Rep’s production of ‘All My Sons’ proves Arthur Miller’s enduring genius

Patrick Ball and John Woodson in the Repertory Theatre of St. Louis’ production of “All My Sons.” Photo: Jerry Naunheim Jr.

BY ROBERT A. COHN, Editor-in-Chief Emeritus

The Repertory Theatre of St. Louis has launched its 50th anniversary main stage season with a powerful, riveting production of Arthur Miller’s “All My Sons.” 

The Rep’s production, with superb directing by Seth Gordon and outstanding acting by the cast, reminds us why  Miller, who won the Pulitzer Prize and multiple Tony Awards, is without a doubt one of the most significant Jewish writers of the 20th century.

“All My Sons,” which opened on Broadway in 1947, deals with the fatal decision by its lead character, Joe Keller (a convincing performance by John Woodson), to hide the dangerous defects in aircraft engines in his factory during World War II. The decision may have played a role in the fate of Keller’s son Larry, who has been missing in action since his plane went down in the Pacific.

Every member of the cast is making his or her Rep debut and does so convincingly, including Margaret Daly as Joe’s wife Kate, who clings to the forlorn hope that their son Larry might still be found alive; Patrick Ball as the couple’s surviving son, Chris, and Mairin Lee and Zac Hoogendyk, who portray siblings Ann and George Deever, whose offstage father and Joe’s business partner took the fall for Joe’s actions and wound up in disgrace and prison.  The rest of the large cast also performs admirably.
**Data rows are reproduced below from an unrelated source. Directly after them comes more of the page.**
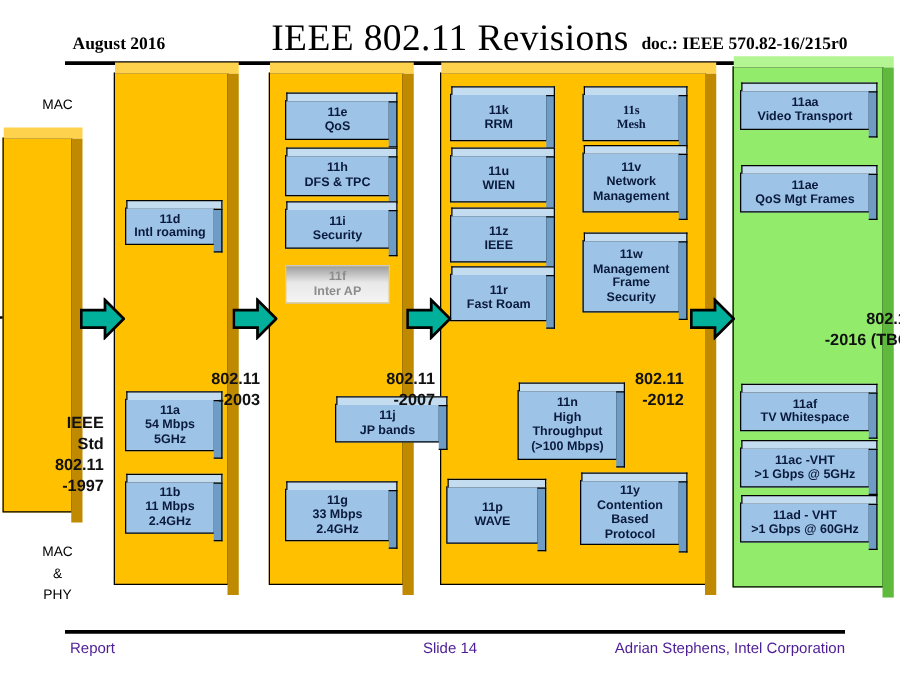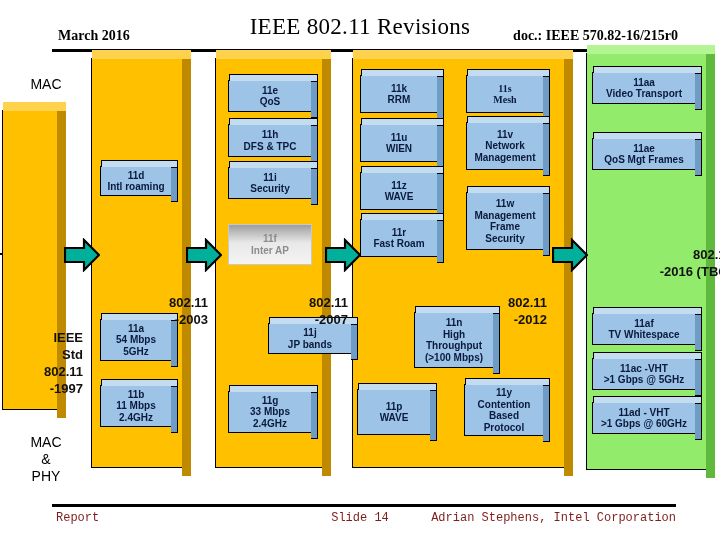--- a/index.html
+++ b/index.html
@@ -4,36 +4,36 @@
 <style>
   html,body{margin:0;padding:0;background:#ffffff;}
   body{width:720px;height:540px;position:relative;overflow:hidden;
        font-family:"Liberation Sans",sans-serif;}
 
   
   #header{position:absolute;left:0;top:0;width:720px;height:52px;}
   #hdr-date{position:absolute;left:58px;top:28px;font-family:"Liberation Serif",serif;
             font-weight:bold;font-size:14px;color:#000;white-space:nowrap;}
   #hdr-title{position:absolute;left:0;top:14px;width:720px;text-align:center;
-             font-family:"Liberation Serif",serif;font-size:23px;color:#000;
+             font-family:"Liberation Serif",serif;font-size:30px;color:#000;
              letter-spacing:.3px;}
   #hdr-doc{position:absolute;right:42px;top:28px;font-family:"Liberation Serif",serif;
            font-weight:bold;font-size:14px;color:#000;white-space:nowrap;}
   #hdr-rule{position:absolute;left:52px;top:49px;width:624px;height:3px;background:#000;}
 
   
   #foot-rule{position:absolute;left:52px;top:504px;width:624px;height:3px;background:#000;}
-  .foot-txt{position:absolute;top:511px;font-family:Liberation Mono, monospace;
-            font-size:12px;color:#7f1d1d;white-space:nowrap;}
+  .foot-txt{position:absolute;top:511px;font-family:Liberation Sans, sans-serif;
+            font-size:12px;color:#4c1d95;white-space:nowrap;}
   #foot-left{left:56px;}
   #foot-center{left:0;width:720px;text-align:center;}
   #foot-right{right:44px;}
 
   
-  .side-label{position:absolute;font-size:14px;color:#000;text-align:center;
+  .side-label{position:absolute;font-size:11px;color:#000;text-align:center;
               line-height:17px;white-space:pre-line;}
   #label-mac{left:14px;top:76px;width:64px;}
   #label-macphy{left:14px;top:434px;width:64px;}
 
   
   .dash{position:absolute;height:0;border-top:2px dashed #000;}
   #dash-left{left:0px;top:253px;width:14px;}
   #dash-right{left:706px;top:232px;width:14px;border-top:2px solid #000;
               height:44px;border-left:2px dashed #000;border-top:none;}
 
@@ -81,21 +81,21 @@
   .fbox.grey .btxt{color:#8C8C8C;}
 
   
   .arrow{position:absolute;z-index:6;}
   .arrow svg{display:block;}
 </style>
 </head>
 <body>
 
 <div id="header">
-  <div id="hdr-date">March 2016</div>
+  <div id="hdr-date">August 2016</div>
   <div id="hdr-title">IEEE 802.11 Revisions</div>
   <div id="hdr-doc">doc.: IEEE 570.82-16/215r0</div>
   <div id="hdr-rule"></div>
 </div>
 
 <div class="side-label" id="label-mac">MAC</div>
 <div class="side-label" id="label-macphy">MAC
 &amp;
 PHY</div>
 
@@ -155,21 +155,21 @@
   <div class="bside"></div>
   <div class="btxt">11h
 DFS &amp; TPC</div>
 </div>
 <div class="fbox" style="left:228px;top:167px;width:84px;height:32px;">
   <div class="btop"></div>
   <div class="bside"></div>
   <div class="btxt">11i
 Security</div>
 </div>
-<div class="fbox grey" style="left:228px;top:212px;width:84px;height:41px;margin-top:12px;">
+<div class="fbox grey" style="left:228px;top:212px;width:84px;height:31px;">
   <div class="btxt">11f
 Inter AP</div>
 </div>
 <div class="fbox" style="left:228px;top:323px;width:84px;height:31px;margin-left:40px;">
   <div class="btop"></div>
   <div class="bside"></div>
   <div class="btxt">11j
 JP bands</div>
 </div>
 <div class="fbox" style="left:228px;top:391px;width:84px;height:42px;">
@@ -208,21 +208,21 @@
   <div class="btop"></div>
   <div class="bside"></div>
   <div class="btxt">11v
 Network
 Management</div>
 </div>
 <div class="fbox" style="left:360px;top:172px;width:78px;height:38px;">
   <div class="btop"></div>
   <div class="bside"></div>
   <div class="btxt">11z
-WAVE</div>
+IEEE</div>
 </div>
 <div class="fbox" style="left:466px;top:192px;width:78px;height:58px;">
   <div class="btop"></div>
   <div class="bside"></div>
   <div class="btxt">11w
 Management
 Frame
 Security</div>
 </div>
 <div class="fbox" style="left:360px;top:219px;width:78px;height:38px;">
Gordon’s direction deploys the various characters, whose lives intertwine on multiple levels, to drive the action forward.  When the play first opened on Broadway it was divided into three acts.  The Rep’s production, which is more than two hours long, is divided into two acts, but the powerful story line, which packs a strong moral punch, holds the audience in rapt attention throughout.

“All My Sons,” with its narrative about the dangers of business criminality, seems as relevant as ever with issues of ethics and integrity popping up in the news, including the recent announcement of the arrest of a Volkswagen executive for criminal charges related to the company’s emissions-testing scandal.

The play is laden with symbolism, including a tree that was planted in the sumptuous yard of the Kellers’ home in the hopes that Larry might yet be found alive.  The tree is felled in a storm, leaving its stump as a reminder that Larry’s chances of being alive are an irrational obsession of his mother Kate.

Hypocrisy and indulging false hopes abound throughout the play, especially Joe Keller’s hail fellow, well-met demeanor and seeming comfort with his life despite his knowledge that someone else is paying for his decision, which may have caused the deaths of 21 U.S. pilots.

Instead of helping Kate face reality about their son, Joe indulges her fantasy that he might yet be found alive.

The fact that son Chris wants to marry Ann, the daughter of the imprisoned partner, adds to the Greek tragedy elements of the play.

The Rep’s magnificent production of “All My Sons” is a glorious reminder of Miller’s enduring legacy as one of the foremost writers of the last 100 years.